A 10-year-old child in primary school in 2015 will be 45-years-old in 2050. A child born in 2015 will be 35-years-old in 2050.  

A 20-year-old university student this year will be 55-years-old by the year 2050.  

A 40-year-old current leader (bureaucratic or political) will be 76 -years-old.  

On the other hand, many of the current leaders (bureaucratic or political) may not be alive in 35 years.  

And that is the reason why the current cohort of students in both the public and private school systems, including universities and colleges, must be given opportunities to learn about PNG Vision 2050.  
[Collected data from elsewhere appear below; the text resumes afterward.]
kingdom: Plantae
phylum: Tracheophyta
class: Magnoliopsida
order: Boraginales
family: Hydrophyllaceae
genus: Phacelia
The current generation of students will be the ones who will occupy leadership and decision-making roles in the next 35 years to run this country in business, politics, bureaucracy, and till the land as farmers and harvest the sea as fishermen/women.  

The current students must be inspired and their curiosity invoked to eventually make their contributions toward PNG Vision 2050 when they are tasked to do so.